横浜市から三島市まで100kmをドライブしました.往路は平均50km/h,復路は渋滞のため平均30km/hで帰りました.往復では平均km/hでしたか?

元ネタは以下の本です.

子どもの学びを深める新しい算数科教育法

子どもの学びを深める新しい算数科教育法

箱囲みされた上記の問題を含むpp.13-14は「(4) 算数科の深い学び」と題しており,執筆者は小原豊氏です.2013年はトランプ配り,1988年はアレイでは『授業に役立つ算数教科書の数学的背景』の一節を取り上げましたが,今回の本には「かけ算の順序」関連は見かけませんでした*1
それでは解答です.同書には,次の2つが記されていました.「子ども達が解答AとBの違いを議論しつつ学びを深める事例」とも書かれています*2

  • 解答A 往路が50km/h,復路が30km/hだから,速さの平均は(50+30)÷2=40。答え40km/h。
  • 解答B 往路にかかる時間は100÷50より2時間。復路にかかる時間は100÷30より\frac{10}{3}時間。(100×2)÷(2+\frac{10}{3})=37.5。答え37.5km/h。

そのあとの解説に,ぎょっとしました(pp.13-14).

教材研究を行えば,この問題の数学的背景は調和平均であり,n個の変量をx_1, x_2, x_3……x_nとすると,それらの逆数の相加平均をさらに逆数にした左の定義に至ります。この調和平均は,上記の例でいえば,異なる速度で往復する場合と同じ所要時間がかかる一定の速度を指します。また,先の問題文の1行目を省いて距離の数値を除いても平均速度が算出できることも数学的に興味深い点です。計算としては分母の中にさらに分数を含む「連分数」を扱う煩雑さがありますが,教科横断的に応用場面も現れる汎用性の高い内容といえます。例えば,中学校理科で電気抵抗(Ω)を学ぶ際に,直列回路で接続した場合の電気抵抗は相加平均,並列回路の場合には調和平均で計算できます。

数学(調和平均)や理科(並列回路)との関連については,確かにその通りです.ぎょっとしたのは小さなことばかりで,一つは「繁分数(complex fraction)」とすべきところに「連分数(continued fraction)」と書いていること,もう一つは列挙時の省略で縦書き文書と同じ「……」を使用しているところです(もっとも一般的な書き方は,「x_1, x_2, \ldots, x_n」でしょうか).
解答Aではなく解答Bが,もとの問題では適切であることを確認した上で,ではこれが小学校の算数の授業で使えるのかを,考えてみます.読み進めると「このように調和平均は非常に魅力のある教材ですが,実はこの新たな種類の平均を概念化すること自体は,必ずしも小学校での深い学びの直接的なねらいではありません」という,逃げの一手にも見える記述があります.ですがもっと重要なことが欠落しています.この往復の平均の速さについては,面積図を用いて,解答Bの求め方を得ることができるのです.
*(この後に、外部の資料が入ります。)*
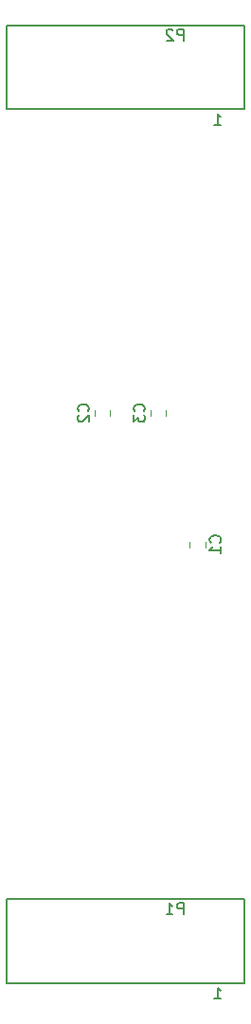
<source format=gbr>
G04 #@! TF.GenerationSoftware,KiCad,Pcbnew,5.0.2-bee76a0~70~ubuntu18.04.1*
G04 #@! TF.CreationDate,2019-05-09T10:06:34+02:00*
G04 #@! TF.ProjectId,stm32f205,73746d33-3266-4323-9035-2e6b69636164,rev?*
G04 #@! TF.SameCoordinates,Original*
G04 #@! TF.FileFunction,Legend,Bot*
G04 #@! TF.FilePolarity,Positive*
%FSLAX46Y46*%
G04 Gerber Fmt 4.6, Leading zero omitted, Abs format (unit mm)*
G04 Created by KiCad (PCBNEW 5.0.2-bee76a0~70~ubuntu18.04.1) date jeu. 09 mai 2019 10:06:34 CEST*
%MOMM*%
%LPD*%
G01*
G04 APERTURE LIST*
%ADD10C,0.120000*%
%ADD11C,0.150000*%
G04 APERTURE END LIST*
D10*
G04 #@! TO.C,C2*
X110361017Y-95502449D02*
X110361017Y-96019605D01*
X108941017Y-95502449D02*
X108941017Y-96019605D01*
G04 #@! TO.C,C3*
X113941017Y-95502449D02*
X113941017Y-96019605D01*
X115361017Y-95502449D02*
X115361017Y-96019605D01*
G04 #@! TO.C,C1*
X118861017Y-107769605D02*
X118861017Y-107252449D01*
X117441017Y-107769605D02*
X117441017Y-107252449D01*
D11*
G04 #@! TO.C,P2*
X122386017Y-68621027D02*
X122386017Y-61131027D01*
X101116017Y-68621027D02*
X122386017Y-68621027D01*
X101116017Y-61131027D02*
X101116017Y-68621027D01*
X122386017Y-61131027D02*
X101116017Y-61131027D01*
G04 #@! TO.C,P1*
X122386017Y-146721027D02*
X122386017Y-139231027D01*
X101116017Y-146721027D02*
X122386017Y-146721027D01*
X101116017Y-139231027D02*
X101116017Y-146721027D01*
X122386017Y-139231027D02*
X101116017Y-139231027D01*
G04 #@! TO.C,C2*
X108358159Y-95594360D02*
X108405778Y-95546741D01*
X108453397Y-95403884D01*
X108453397Y-95308646D01*
X108405778Y-95165788D01*
X108310540Y-95070550D01*
X108215302Y-95022931D01*
X108024826Y-94975312D01*
X107881969Y-94975312D01*
X107691493Y-95022931D01*
X107596255Y-95070550D01*
X107501017Y-95165788D01*
X107453397Y-95308646D01*
X107453397Y-95403884D01*
X107501017Y-95546741D01*
X107548636Y-95594360D01*
X107548636Y-95975312D02*
X107501017Y-96022931D01*
X107453397Y-96118169D01*
X107453397Y-96356265D01*
X107501017Y-96451503D01*
X107548636Y-96499122D01*
X107643874Y-96546741D01*
X107739112Y-96546741D01*
X107881969Y-96499122D01*
X108453397Y-95927693D01*
X108453397Y-96546741D01*
G04 #@! TO.C,C3*
X113358159Y-95594360D02*
X113405778Y-95546741D01*
X113453397Y-95403884D01*
X113453397Y-95308646D01*
X113405778Y-95165788D01*
X113310540Y-95070550D01*
X113215302Y-95022931D01*
X113024826Y-94975312D01*
X112881969Y-94975312D01*
X112691493Y-95022931D01*
X112596255Y-95070550D01*
X112501017Y-95165788D01*
X112453397Y-95308646D01*
X112453397Y-95403884D01*
X112501017Y-95546741D01*
X112548636Y-95594360D01*
X112453397Y-95927693D02*
X112453397Y-96546741D01*
X112834350Y-96213407D01*
X112834350Y-96356265D01*
X112881969Y-96451503D01*
X112929588Y-96499122D01*
X113024826Y-96546741D01*
X113262921Y-96546741D01*
X113358159Y-96499122D01*
X113405778Y-96451503D01*
X113453397Y-96356265D01*
X113453397Y-96070550D01*
X113405778Y-95975312D01*
X113358159Y-95927693D01*
G04 #@! TO.C,C1*
X120158159Y-107344360D02*
X120205778Y-107296741D01*
X120253397Y-107153884D01*
X120253397Y-107058646D01*
X120205778Y-106915788D01*
X120110540Y-106820550D01*
X120015302Y-106772931D01*
X119824826Y-106725312D01*
X119681969Y-106725312D01*
X119491493Y-106772931D01*
X119396255Y-106820550D01*
X119301017Y-106915788D01*
X119253397Y-107058646D01*
X119253397Y-107153884D01*
X119301017Y-107296741D01*
X119348636Y-107344360D01*
X120253397Y-108296741D02*
X120253397Y-107725312D01*
X120253397Y-108011027D02*
X119253397Y-108011027D01*
X119396255Y-107915788D01*
X119491493Y-107820550D01*
X119539112Y-107725312D01*
G04 #@! TO.C,P2*
X116889112Y-62463407D02*
X116889112Y-61463407D01*
X116508159Y-61463407D01*
X116412921Y-61511027D01*
X116365302Y-61558646D01*
X116317683Y-61653884D01*
X116317683Y-61796741D01*
X116365302Y-61891979D01*
X116412921Y-61939598D01*
X116508159Y-61987217D01*
X116889112Y-61987217D01*
X115936731Y-61558646D02*
X115889112Y-61511027D01*
X115793874Y-61463407D01*
X115555778Y-61463407D01*
X115460540Y-61511027D01*
X115412921Y-61558646D01*
X115365302Y-61653884D01*
X115365302Y-61749122D01*
X115412921Y-61891979D01*
X115984350Y-62463407D01*
X115365302Y-62463407D01*
X119665302Y-70028407D02*
X120236731Y-70028407D01*
X119951017Y-70028407D02*
X119951017Y-69028407D01*
X120046255Y-69171265D01*
X120141493Y-69266503D01*
X120236731Y-69314122D01*
G04 #@! TO.C,P1*
X116889112Y-140563407D02*
X116889112Y-139563407D01*
X116508159Y-139563407D01*
X116412921Y-139611027D01*
X116365302Y-139658646D01*
X116317683Y-139753884D01*
X116317683Y-139896741D01*
X116365302Y-139991979D01*
X116412921Y-140039598D01*
X116508159Y-140087217D01*
X116889112Y-140087217D01*
X115365302Y-140563407D02*
X115936731Y-140563407D01*
X115651017Y-140563407D02*
X115651017Y-139563407D01*
X115746255Y-139706265D01*
X115841493Y-139801503D01*
X115936731Y-139849122D01*
X119665302Y-148128407D02*
X120236731Y-148128407D01*
X119951017Y-148128407D02*
X119951017Y-147128407D01*
X120046255Y-147271265D01*
X120141493Y-147366503D01*
X120236731Y-147414122D01*
G04 #@! TD*
M02*

</source>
そうすると,面積図を,算数の授業で採用してよいのか,中学受験の勉強を通じて(または何らかの方法で校外で*3)解き方を知っているという子どもが,面積図で解いて,他の子どもたちに伝わるのかということまで考えて,教材研究・授業研究をしなければならないということになります.
「必ずしも小学校での深い学びの直接的なねらいではありません」に続けて,「深さ」の意図として「数学的思考の本質への接近の程度」を挙げ,さらに“蓋然的推論の限界を知ること”及び“定義に戻って考えること”を提示しています.「定義に戻って考えること」と,平均の速さを結びつけるのなら,以下のような問題も,速さを学習したという小学生に尋ねて差し支えないはずです.

横浜市から三島市までドライブしました.はじめは平均50km/hで1時間15分走ったのですが,途中から渋滞のため平均30km/hで1時間15分走り,やっと目的地に到着しました.全体では平均km/hでしたか?

これについては,次のように計算できます.1時間15分は1.25時間で,全体の時間はその倍の2.5時間です.距離を求めると,はじめは50×1.25=62.5(km),途中から目的地までは30×1.25=37.5(km)で,合わせて62.5+37.5=100(km)です.なので平均時速は100÷2.5=40により求められ,「答え40km/h」です*4
「平均の速さ」を,「速さの平均」と区別して(あるいは関連づけて*5)学習するのに適したタイミングは,中学2年で「一次関数」や「変化の割合」を学ぶ時点かなと思いながら,『中学校学習指導要領解説数学編』や全国学力テストの過去問を読み直したものの,事例はありませんでした.次の候補としては,高校の物理で,時間と速度と距離との関係をグラフに表す(距離が面積に対応する)こと,それと「デはじ」*6でしょうか.

(最終更新:2018-05-19 深夜)

*1:『子どもの学びを深める新しい算数科教育法』のまえがきには,「本書は,2013年刊行の『子どもの学力を高める新しい算数科教育法』を2017(平成29)年公示の学習指導要領に合わせて,内容を精選・充実し,全面改訂したものです。」とあります.2013年刊行の本をAmazonで調べたところ,isbn:9784491029276ですが,手元にはありません.

*2:「50km/h」が「時速50km」「1時間に50km進むときの平均の速さ」の意味であることは前提知識とします.なお今回読んだ中に「時速50km/h」という誤記も見かけました.

*3:関連:http://d.hatena.ne.jp/takehikom/20130205/1360007324

*4:この問題については,速さの平均の式,(50+30)÷2=40でも同じ答えになります.「1時間15分」は他の値であっても(具体的に指定されていなくても),同じ長さの時間であれば,相加平均で算出できます.

*5:『子どもの学びを深める新しい算数科教育法』では,本記事の冒頭の「横浜市から三島市まで」の直前に,「「平均の速さ」と「速さの平均」を具体例に,その数学的な見方・考え方の面から算数科での深い学びの在り方を考えてみます。」と書かれています.「平均の速さ」は「瞬間の速さ」と対比して考えるべきなのに対し,「速さの平均」と書いた場合には,相加平均も相乗平均も,調和平均もその他の平均の求め方も,考えることができるけれども,「平均の速さ」の定義をもとに,往復の平均の算出においては,調和平均を採用するのが良いとなります.